Top of Extract to read

Can West learn to share renewable power?

March of 2019 opened with a deep chill across Cascadia. Arctic air poured south, jacking up energy consumption and straining energy supplies in Oregon, Washington and British Columbia. It conjured a “perfect” storm for the region’s electricity grid.

As temperatures plummeted, Cascadia’s hydropower reservoirs sat at record lows following weak fall rains and an exceptionally cold winter. Mechanical trouble had halved output from the Centralia, Washington, coal-fired power plant — the largest generator between Seattle and Portland. A low-pressure weather system was hampering Cascadia’s wind farms. And maintenance work on lines in Los Angeles limited the amount of power that could flow north.

Utilities appealed to citizens to conserve energy. Industries cut back as power prices spiked. And the grid held.

Utility officials call it a near miss and a sign of a new normal. “We really had a very close call,” says Scott Bolton, senior vice president for transmission development at Portland-based PacifiCorp.

“Future events could have direct impacts to the reliability of the bulk power system,” concluded an assessment by Western Electricity Coordinating Council, the utility consortium that oversees reliability for the interconnected transmission network west of the Rockies.

Sharing renewable electricity across long distances is among the most cost-effective strategies for slashing carbon emissions, as InvestigateWest reported in April. Longer power lines with centralized control centers increase grid flexibility to carry high levels of wind and solar power.

A robust network would allow utilities to tap diverse sources. If inconvenient weather zaps Cascadia’s power supply, for example, utilities can import electricity — maybe solar power from the Southwest or wind power from Montana and Wyoming. And if the tables turn, Cascadia can export solar, wind and water power.

A bigger grid isn’t the sole solution. Giant battery arrays on the high-voltage grid or smaller packs charged from rooftop solar panels could keep things running for several hours. Hydrogen gas produced from clean electricity and stored locally could back up the grid.

Bottom of Extract to read
Top of Data listing

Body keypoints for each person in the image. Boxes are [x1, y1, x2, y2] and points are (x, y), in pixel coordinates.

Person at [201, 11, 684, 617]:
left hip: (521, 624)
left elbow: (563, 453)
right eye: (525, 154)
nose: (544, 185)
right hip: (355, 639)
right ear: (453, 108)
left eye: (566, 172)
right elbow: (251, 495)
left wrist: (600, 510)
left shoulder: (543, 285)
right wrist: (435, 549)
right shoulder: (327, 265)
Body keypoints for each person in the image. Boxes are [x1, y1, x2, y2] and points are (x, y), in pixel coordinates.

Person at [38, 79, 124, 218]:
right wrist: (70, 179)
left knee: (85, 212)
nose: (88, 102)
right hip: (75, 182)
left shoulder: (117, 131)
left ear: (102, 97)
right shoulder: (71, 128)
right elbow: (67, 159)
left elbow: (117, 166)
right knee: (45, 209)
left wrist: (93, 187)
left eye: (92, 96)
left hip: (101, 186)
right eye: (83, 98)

Bottom of Data listing
Top of Data listing

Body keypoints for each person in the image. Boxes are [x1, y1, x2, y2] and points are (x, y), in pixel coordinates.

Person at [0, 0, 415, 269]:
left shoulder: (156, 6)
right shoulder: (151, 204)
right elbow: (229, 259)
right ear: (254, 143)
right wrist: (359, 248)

Bottom of Data listing
Top of Data listing

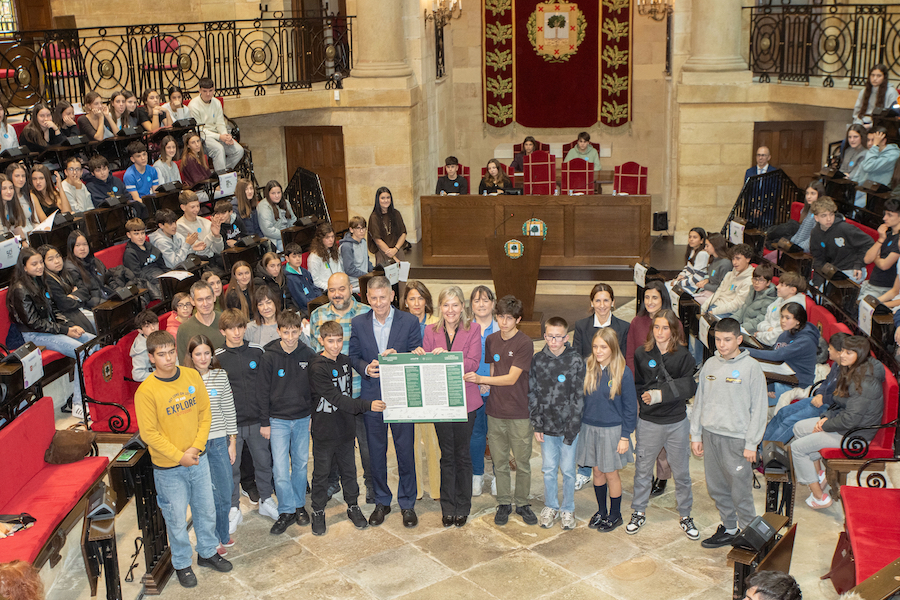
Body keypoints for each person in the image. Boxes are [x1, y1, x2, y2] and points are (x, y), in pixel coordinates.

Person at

Bottom of Data listing

- To do:
1. Based on the article on sharing renewable power, decide whether each statement agrees with the text. Answer yes or no for each, and quote the words that settle it.
(a) The Centralia coal-fired plant was running at full output during the cold snap.
(b) Maintenance work on lines in Los Angeles limited how much power could flow north.
(c) The text calls a bigger grid the only solution.
2. Answer these questions from the article on sharing renewable power.
(a) In what city is PacifiCorp based?
(b) What does the Western Electricity Coordinating Council oversee reliability for?
(c) In what month did InvestigateWest report on sharing renewable electricity across long distances?

- Task answers:
1.
(a) No: "Mechanical trouble had halved output from the Centralia, Washington, coal-fired power plant"
(b) Yes: "maintenance work on lines in Los Angeles limited the amount of power that could flow north"
(c) No: "A bigger grid isn’t the sole solution."

2.
(a) Portland
(b) The interconnected transmission network west of the Rockies
(c) April